** Opening Extracted information block **

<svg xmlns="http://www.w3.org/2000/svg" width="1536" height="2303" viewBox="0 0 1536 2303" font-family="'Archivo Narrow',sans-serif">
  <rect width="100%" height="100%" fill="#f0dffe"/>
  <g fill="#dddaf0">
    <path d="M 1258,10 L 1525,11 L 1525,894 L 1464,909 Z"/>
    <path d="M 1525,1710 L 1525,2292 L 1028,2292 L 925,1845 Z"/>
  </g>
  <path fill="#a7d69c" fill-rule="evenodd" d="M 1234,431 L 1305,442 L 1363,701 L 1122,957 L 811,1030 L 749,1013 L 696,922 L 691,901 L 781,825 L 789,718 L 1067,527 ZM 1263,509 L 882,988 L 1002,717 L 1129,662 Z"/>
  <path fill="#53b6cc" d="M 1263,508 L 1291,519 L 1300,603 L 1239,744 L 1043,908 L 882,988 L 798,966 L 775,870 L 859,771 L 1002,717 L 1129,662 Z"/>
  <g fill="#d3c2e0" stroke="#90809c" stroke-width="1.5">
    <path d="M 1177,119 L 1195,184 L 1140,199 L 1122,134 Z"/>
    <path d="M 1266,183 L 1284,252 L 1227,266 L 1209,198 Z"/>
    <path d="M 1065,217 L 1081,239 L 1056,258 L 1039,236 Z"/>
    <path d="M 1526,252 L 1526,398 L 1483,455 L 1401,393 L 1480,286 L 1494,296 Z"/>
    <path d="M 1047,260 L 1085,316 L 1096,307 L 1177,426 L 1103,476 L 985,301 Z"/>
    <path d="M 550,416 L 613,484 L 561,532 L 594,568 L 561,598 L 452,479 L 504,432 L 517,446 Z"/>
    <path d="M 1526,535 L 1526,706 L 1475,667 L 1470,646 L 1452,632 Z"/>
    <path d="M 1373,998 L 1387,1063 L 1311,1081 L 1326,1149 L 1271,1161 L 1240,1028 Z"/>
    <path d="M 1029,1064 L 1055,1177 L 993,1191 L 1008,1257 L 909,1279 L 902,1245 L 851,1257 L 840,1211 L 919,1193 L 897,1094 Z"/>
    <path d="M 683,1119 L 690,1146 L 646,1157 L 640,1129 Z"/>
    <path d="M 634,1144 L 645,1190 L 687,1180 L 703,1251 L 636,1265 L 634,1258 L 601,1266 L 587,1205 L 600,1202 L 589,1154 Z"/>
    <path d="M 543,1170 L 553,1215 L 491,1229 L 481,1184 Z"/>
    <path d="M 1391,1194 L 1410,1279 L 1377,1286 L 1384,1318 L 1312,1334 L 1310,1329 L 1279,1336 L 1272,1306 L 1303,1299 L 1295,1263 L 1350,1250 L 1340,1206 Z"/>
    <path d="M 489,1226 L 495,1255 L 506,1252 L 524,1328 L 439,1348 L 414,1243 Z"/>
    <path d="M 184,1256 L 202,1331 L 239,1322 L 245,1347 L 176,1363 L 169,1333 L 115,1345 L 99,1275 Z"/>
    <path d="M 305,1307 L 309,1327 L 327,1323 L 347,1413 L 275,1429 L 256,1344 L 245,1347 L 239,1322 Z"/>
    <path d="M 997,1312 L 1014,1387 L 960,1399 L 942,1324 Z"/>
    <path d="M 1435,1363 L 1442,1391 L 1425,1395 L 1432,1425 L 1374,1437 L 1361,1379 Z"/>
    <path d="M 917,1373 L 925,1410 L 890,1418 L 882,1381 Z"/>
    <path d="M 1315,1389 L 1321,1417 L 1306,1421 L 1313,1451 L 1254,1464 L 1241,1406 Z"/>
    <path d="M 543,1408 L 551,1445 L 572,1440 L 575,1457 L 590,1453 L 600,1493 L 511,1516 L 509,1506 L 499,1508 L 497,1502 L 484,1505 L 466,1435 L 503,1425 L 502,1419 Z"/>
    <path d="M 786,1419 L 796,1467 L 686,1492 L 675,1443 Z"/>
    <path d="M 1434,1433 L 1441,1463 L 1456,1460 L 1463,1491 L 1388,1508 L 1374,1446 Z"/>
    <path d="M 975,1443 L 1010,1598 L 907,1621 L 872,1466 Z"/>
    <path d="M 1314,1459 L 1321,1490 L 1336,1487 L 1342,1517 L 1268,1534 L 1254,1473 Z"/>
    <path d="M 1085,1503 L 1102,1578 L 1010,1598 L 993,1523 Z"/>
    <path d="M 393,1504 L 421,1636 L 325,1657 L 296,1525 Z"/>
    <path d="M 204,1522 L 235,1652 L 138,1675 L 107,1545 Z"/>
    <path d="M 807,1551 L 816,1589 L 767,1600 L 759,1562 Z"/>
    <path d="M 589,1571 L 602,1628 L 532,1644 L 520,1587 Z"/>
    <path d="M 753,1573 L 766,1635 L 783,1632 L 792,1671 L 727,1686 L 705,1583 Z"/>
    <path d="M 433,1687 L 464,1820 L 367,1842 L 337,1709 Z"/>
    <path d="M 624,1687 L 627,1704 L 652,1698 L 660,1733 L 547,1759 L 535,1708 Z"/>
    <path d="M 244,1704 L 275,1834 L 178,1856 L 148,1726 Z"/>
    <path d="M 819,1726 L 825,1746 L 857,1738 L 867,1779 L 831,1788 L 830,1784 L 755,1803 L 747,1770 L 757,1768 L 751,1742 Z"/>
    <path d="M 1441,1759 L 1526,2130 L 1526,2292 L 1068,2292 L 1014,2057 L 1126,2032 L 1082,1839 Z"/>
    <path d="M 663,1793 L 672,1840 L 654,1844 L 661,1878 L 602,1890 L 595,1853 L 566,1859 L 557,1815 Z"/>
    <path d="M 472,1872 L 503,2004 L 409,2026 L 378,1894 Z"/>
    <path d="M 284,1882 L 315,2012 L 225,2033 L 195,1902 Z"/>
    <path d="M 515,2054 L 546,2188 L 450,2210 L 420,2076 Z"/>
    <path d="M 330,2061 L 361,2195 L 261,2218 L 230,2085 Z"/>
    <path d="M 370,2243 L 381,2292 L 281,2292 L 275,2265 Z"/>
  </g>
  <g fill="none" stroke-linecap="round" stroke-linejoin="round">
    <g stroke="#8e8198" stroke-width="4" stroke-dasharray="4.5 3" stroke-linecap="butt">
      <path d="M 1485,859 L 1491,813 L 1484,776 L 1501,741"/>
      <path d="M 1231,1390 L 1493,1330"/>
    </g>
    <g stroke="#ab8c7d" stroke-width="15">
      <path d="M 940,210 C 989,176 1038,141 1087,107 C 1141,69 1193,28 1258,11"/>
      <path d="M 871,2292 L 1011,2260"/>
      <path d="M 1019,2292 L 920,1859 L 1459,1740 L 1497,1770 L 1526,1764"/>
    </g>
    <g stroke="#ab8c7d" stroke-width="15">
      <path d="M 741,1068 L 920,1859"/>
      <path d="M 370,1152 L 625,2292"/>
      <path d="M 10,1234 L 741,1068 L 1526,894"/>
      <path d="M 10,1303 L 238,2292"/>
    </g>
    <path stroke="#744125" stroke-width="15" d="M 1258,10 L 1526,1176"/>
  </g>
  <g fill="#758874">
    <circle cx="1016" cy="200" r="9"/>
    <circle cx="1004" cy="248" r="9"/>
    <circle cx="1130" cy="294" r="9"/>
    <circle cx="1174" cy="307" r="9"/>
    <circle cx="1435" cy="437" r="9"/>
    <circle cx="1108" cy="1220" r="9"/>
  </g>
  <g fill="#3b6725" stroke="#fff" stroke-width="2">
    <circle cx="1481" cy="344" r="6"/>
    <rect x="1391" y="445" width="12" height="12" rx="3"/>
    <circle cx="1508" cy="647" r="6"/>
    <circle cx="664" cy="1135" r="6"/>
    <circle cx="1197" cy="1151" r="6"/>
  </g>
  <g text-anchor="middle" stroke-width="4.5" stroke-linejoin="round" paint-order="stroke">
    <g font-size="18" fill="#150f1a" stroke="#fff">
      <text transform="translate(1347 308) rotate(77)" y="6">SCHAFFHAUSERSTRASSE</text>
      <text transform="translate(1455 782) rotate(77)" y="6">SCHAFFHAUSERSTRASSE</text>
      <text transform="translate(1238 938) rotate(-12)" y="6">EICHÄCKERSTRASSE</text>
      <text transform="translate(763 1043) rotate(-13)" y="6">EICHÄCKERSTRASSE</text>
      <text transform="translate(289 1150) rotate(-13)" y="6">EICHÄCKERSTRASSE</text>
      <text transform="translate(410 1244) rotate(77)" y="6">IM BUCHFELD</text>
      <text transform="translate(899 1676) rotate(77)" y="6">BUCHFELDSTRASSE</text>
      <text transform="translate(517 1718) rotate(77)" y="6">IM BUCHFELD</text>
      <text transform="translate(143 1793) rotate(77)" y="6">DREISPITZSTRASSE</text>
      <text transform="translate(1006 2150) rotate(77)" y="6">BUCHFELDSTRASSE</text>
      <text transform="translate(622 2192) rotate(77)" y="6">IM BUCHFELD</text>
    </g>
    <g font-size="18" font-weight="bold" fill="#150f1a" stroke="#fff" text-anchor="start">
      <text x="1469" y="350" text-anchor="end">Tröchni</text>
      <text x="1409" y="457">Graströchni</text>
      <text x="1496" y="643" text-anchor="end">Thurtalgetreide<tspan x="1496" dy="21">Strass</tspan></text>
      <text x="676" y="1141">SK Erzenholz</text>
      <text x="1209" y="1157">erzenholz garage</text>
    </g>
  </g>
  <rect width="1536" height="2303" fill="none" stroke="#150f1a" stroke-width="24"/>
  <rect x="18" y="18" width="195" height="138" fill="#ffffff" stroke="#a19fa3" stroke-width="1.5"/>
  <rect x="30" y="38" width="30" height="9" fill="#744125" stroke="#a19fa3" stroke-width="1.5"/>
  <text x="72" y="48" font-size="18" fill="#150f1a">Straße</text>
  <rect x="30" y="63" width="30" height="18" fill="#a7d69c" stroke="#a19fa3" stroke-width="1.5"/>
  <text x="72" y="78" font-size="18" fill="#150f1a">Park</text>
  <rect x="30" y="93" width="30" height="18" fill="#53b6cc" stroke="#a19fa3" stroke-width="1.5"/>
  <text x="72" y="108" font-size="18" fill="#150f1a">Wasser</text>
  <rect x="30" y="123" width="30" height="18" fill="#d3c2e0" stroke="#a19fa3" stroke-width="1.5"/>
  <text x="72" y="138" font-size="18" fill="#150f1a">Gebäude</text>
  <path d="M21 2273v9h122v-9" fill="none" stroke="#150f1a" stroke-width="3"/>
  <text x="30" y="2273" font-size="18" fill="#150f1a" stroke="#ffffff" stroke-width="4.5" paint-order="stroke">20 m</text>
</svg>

** Closing Extracted information block **

To answer, copy each line from the material above that has the word "linecap".

§ Written solution
  <g fill="none" stroke-linecap="round" stroke-linejoin="round">
    <g stroke="#8e8198" stroke-width="4" stroke-dasharray="4.5 3" stroke-linecap="butt">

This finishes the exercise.